Bacterial pneumonia tends to be more serious compared to other types of pneumonia as the symptoms are more severe. However, viral pneumonia can also be dangerous and life-threatening if it triggers severe inflammation of the lungs or is complicated by secondary bacterial infection.

Most people with pneumonia will make a complete recovery and return to good health, although the fever may improve rapidly, a feeling of lethargy and tiredness can persist for several weeks. Also, some individuals that are suffering from severe pneumonia do not survive despite the best available care.

9 What Is Aspiration Pneumonia?

Aspiration pneumonia is a type of pneumonia that occurs when a foreign object is inhaled into the lungs. It accounts for about 15 percent of pneumonia cases acquired outside of hospitals.

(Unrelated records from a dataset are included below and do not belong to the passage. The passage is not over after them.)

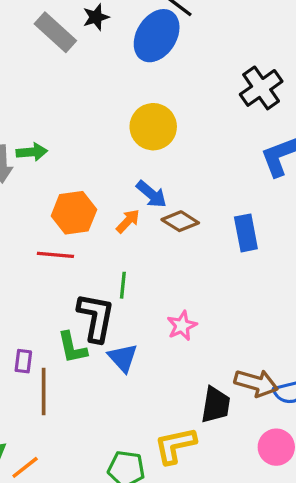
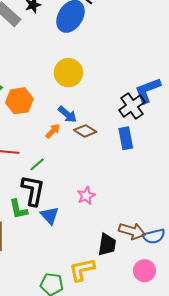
black cross: (261, 88) -> (132, 106), moved
orange hexagon: (74, 213) -> (19, 101), moved
green line: (123, 285) -> (37, 164), moved, turned 42

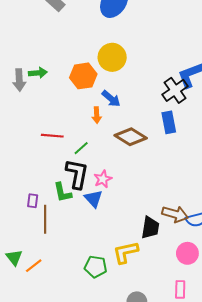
orange hexagon: (19, 101) -> (83, 76), moved
orange arrow: (53, 131) -> (97, 115), turned 133
brown diamond: (85, 131) -> (131, 137), moved, size x1.4
pink star: (86, 196) -> (103, 179), moved

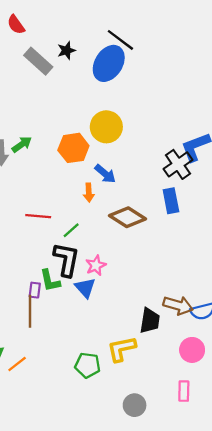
green arrow: (38, 73) -> (22, 144), turned -30
purple rectangle: (33, 201) -> (35, 290), moved

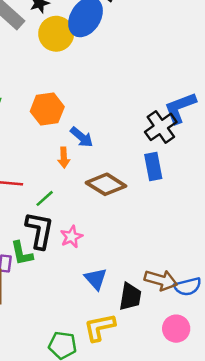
yellow circle: (106, 127) -> (56, 34), moved
blue triangle: (85, 288) -> (96, 279), moved

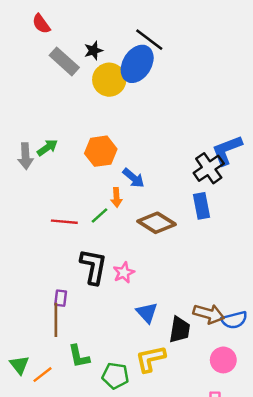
green line: (45, 198) -> (100, 216), moved
green L-shape: (22, 253) -> (79, 356), moved

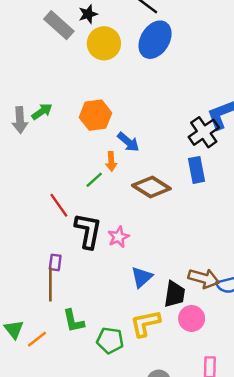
blue ellipse: (137, 64) -> (155, 40), moved
red line: (64, 222) -> (59, 205), moved, turned 50
blue triangle: (147, 313) -> (142, 277), turned 30
pink circle: (223, 360) -> (192, 318), moved

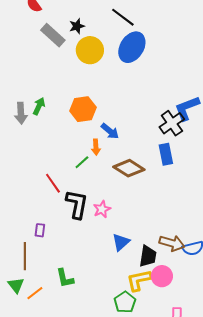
green arrow: (42, 112) -> (39, 106), turned -30
purple rectangle: (55, 262) -> (40, 230), moved
brown line: (50, 284) -> (25, 256), moved
yellow L-shape: (145, 323) -> (139, 280), moved
green pentagon: (110, 340) -> (125, 302), moved, turned 30

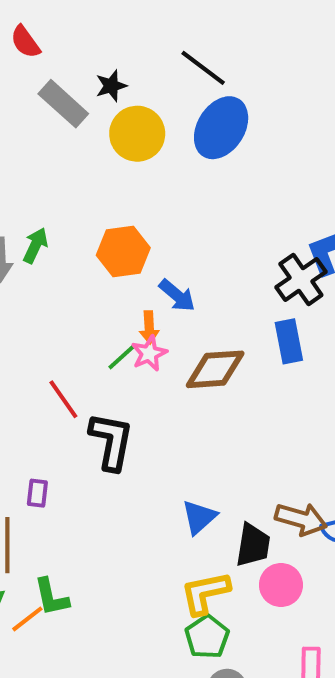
brown diamond: (129, 168) -> (215, 369), turned -36
pink star: (102, 209) -> (149, 353), moved
green L-shape: (65, 278) -> (51, 597), moved
yellow L-shape: (139, 280) -> (205, 593), moved

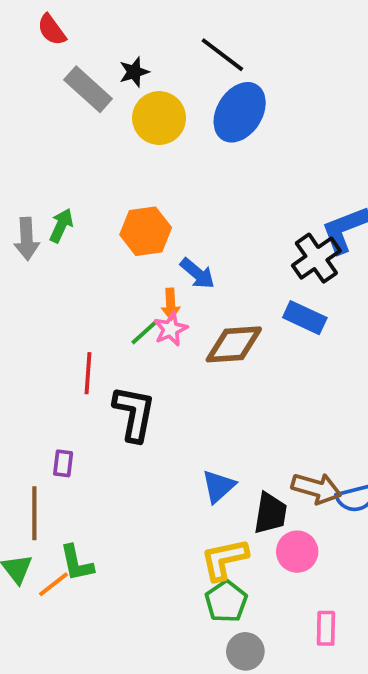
blue rectangle: (289, 341) -> (305, 318), turned -54
red line: (63, 399) -> (88, 373), turned 39

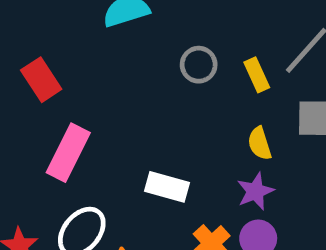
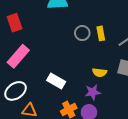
yellow rectangle: (257, 75) -> (101, 33), moved
yellow semicircle: (260, 143) -> (100, 73), turned -80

The causes of aspiration pneumonia include foods, liquids, saliva, or stomach contents. Aspiration may take place if something disturbs the normal gag reflex. Things that interrupt the gag reflex have to do with injury to the nerves in the throat, brain injuries, and alcohol or drug abuse. The mouth and throat normally have many species of bacteria that are aspirated along with the oral or gastric contents. However, these bacteria can grow in the lungs which can then become pneumonia. The types of bacteria that most often cause this type of pneumonia are known as anaerobic bacteria. This includes Bacteroides, Peptostreptococcus, and Prevotella bacteria families. E. coli can also be the cause. It is important to remember that the oral or gastric contents can damage lung tissue and cause inflammation known as chemical pneumonitis.

Older adults with a history of seizure, dementia, lung disease, stroke, swallowing dysfunction, dental problems, impaired mental status, and certain neurologic cases are at a higher risk of developing aspiration pneumonia.

10 What Are Pneumonia Symptoms?

The onset of symptoms of pneumonia may be slow or quick depending on the strength of the infected individual’s immune system. In some cases, people may think they have a simple cold virus or influenza that is not clearing up.

Below are some of the common symptoms of pneumonia:

  • Shortness of breath
  • Productive cough with thickened secretions. Mucus may be rusty, green, or tinged with blood.
  • Fever and chills
  • Pain with breathing
  • Headache
  • Sweating
  • Nausea and vomiting
  • Muscle aches
  • Weakness and fatigue
  • Sub-normal body temperature (infants, elderly, and people with weak immunity).
  • Chest pain

People with mild symptoms of pneumonia are described as “walking pneumonia”.

Babies may not have any symptoms; however, they may look like they are having trouble breathing as well as eating less than normal. In addition, they may be irritable and restless with fever and/or vomiting. Older adults may have fewer, different, or milder symptoms. They may not have a fever or they may have a cough but without mucus. Confusion or delirium is a common sign of pneumonia in older adults.

The symptoms caused by viruses are similar with the symptoms caused by bacteria. However, they may come on gradually and often are not as obvious or as bad.